I was 82% wrong about my onboarding

I was about to ship what I thought was an obvious improvement.

After three weeks of analyzing BlogSEO's onboarding metrics, the problem seemed clear: too much friction. Users had to navigate 2-3 screens, including a lengthy website analysis with AI-generated headlines, before reaching the free trial. I was confident that removing those barriers would boost conversions.

So I almost rolled it out immediately. But something made me pause. I remembered my first startup at Joko and their systematic approach: "If you can't measure it, you can't improve it." They AB-tested almost everything, especially the critical flows like onboarding.

So I decided to test my conviction instead of trusting it. I set up three variants to test:

Control: The current flow with full website analysis and generated headlines (high friction, but demonstrates value)
“Obvious” Winner: My "improved" version that skipped straight to the free trial paywall after users entered their URL (minimal friction, maximum speed)
Middle Ground: A compromise with a shortened analysis that showcased some AI magic without too much wait

4 weeks later, I analyzed the results:

Results after 4 weeks of testing

My "obvious winner" tanked free trial conversions by 29%, and checkout start conversions by 14% compared to the control group. If I'd shipped it without testing, I would have killed 29% of my future revenue overnight.

The actual winner was the middle ground: in hindsight, it makes sense. It has just enough friction to create a small "aha moment" and demonstrating the power of AI for SEO & providing a personalized experience, without making users wait too long.

The winning variant: a quick AI analysis that demonstrates value before the free trial paywall.

That new version improved onboarding conversions by 30% over the baseline. And it outperformed the one I thought would be the obvious winner by 82%.

This was not the first AB test I run for BlogSEO, but this one taught me that intuitions can sometimes be very expensive when dealing with critical flows.

After nearly tanking my conversions, I rebuilt my entire approach to product development. I needed a system that would catch my bad ideas before they cost me customers. That's when I developed what I call the MIT System.

The MIT System

The MIT System (pronounced “Mighty”) has 3 parts: Measure, Improvise, and Test.

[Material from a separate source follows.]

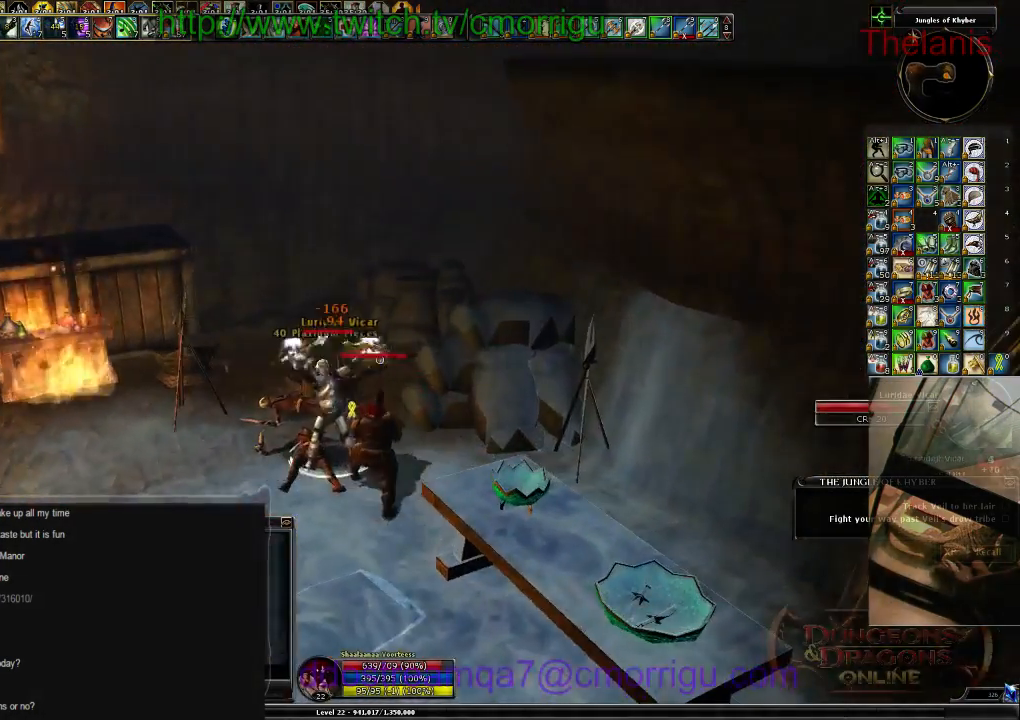
{"keys": [], "events": []}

It’s deceptively simple, yet it works very well in practice. Here is the breakdown of how it works:

1. Measure: Define success before you build

Before writing a single line of code for a new feature, I answer one question: "How will I know if this worked?"

Most engineers build backwards: they ship a feature, then scramble to find a metric that makes it look successful. Successful businesses prioritize what truly matters and don't waste resources on features that don't move the needle.

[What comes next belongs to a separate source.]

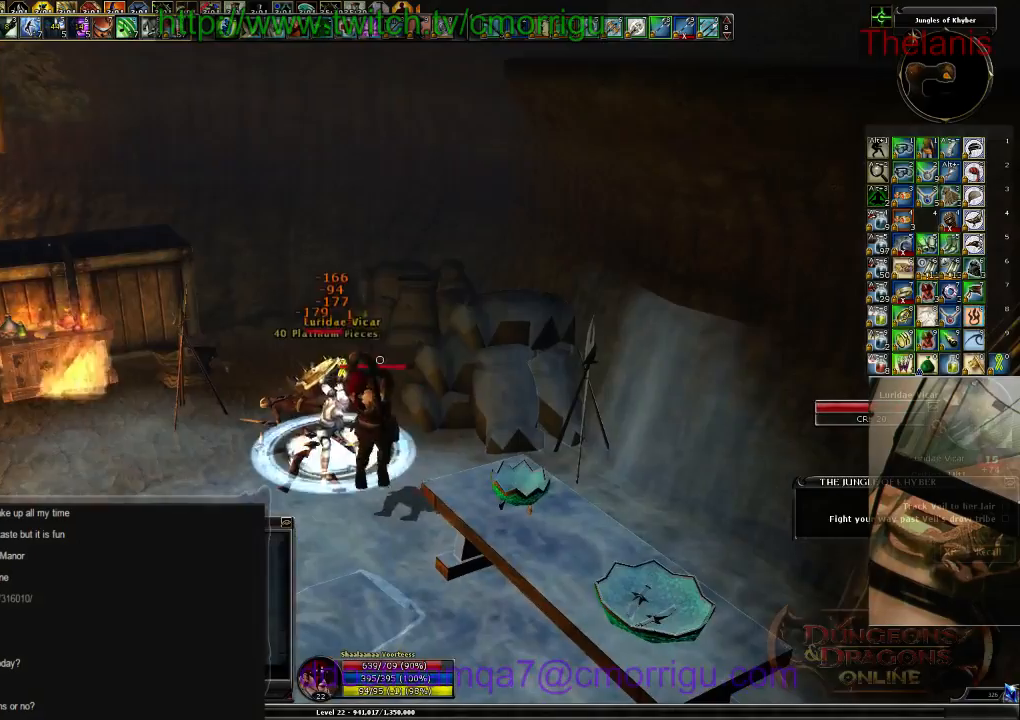
{"keys": [], "events": []}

If you’re not able to find KPIs for your feature that ties to direct business revenue or user value, you’re probably not prioritizing the right thing (especially if you’re in the early days of your product).

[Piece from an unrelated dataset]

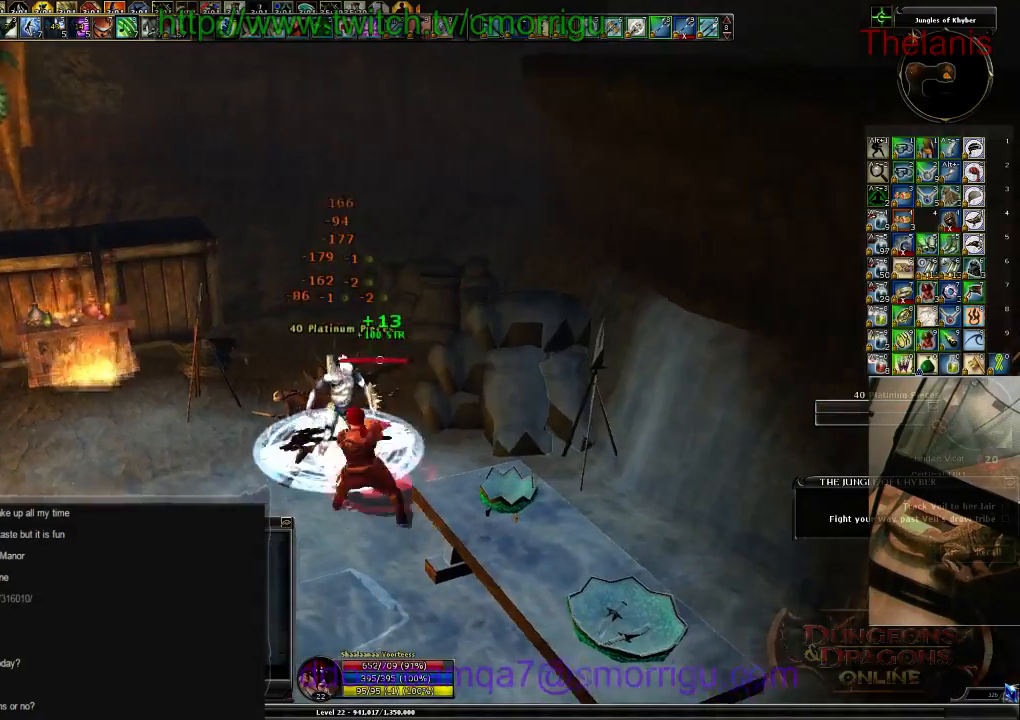
{"keys": []}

Pick the right KPIs, not vanity metrics like "page views" or "time on site." Real success metrics that tie directly to revenue or user value. Feature activation, free trial conversions, ARPU (Average Revenue Per User); pick metrics that actually move the needle.

For my onboarding experiment, the success metric wasn't "fewer steps" or "faster completion." It was free trial conversion rate, the percentage of users who started a trial after entering their website URL. It is directly correlated to my top line revenue so it’s a good metric.

2. Improvise: Ship your best guess

Once you've defined your success metric, ship the feature. But ship it smart. Every feature I deploy goes out with:

Feature flags so I can roll it back instantly if metrics tank (or run experiments, more on this next)
Monitoring set up before the first user sees it with my success metrics

In practice, I usually create funnels that help get a better idea of where things are falling off.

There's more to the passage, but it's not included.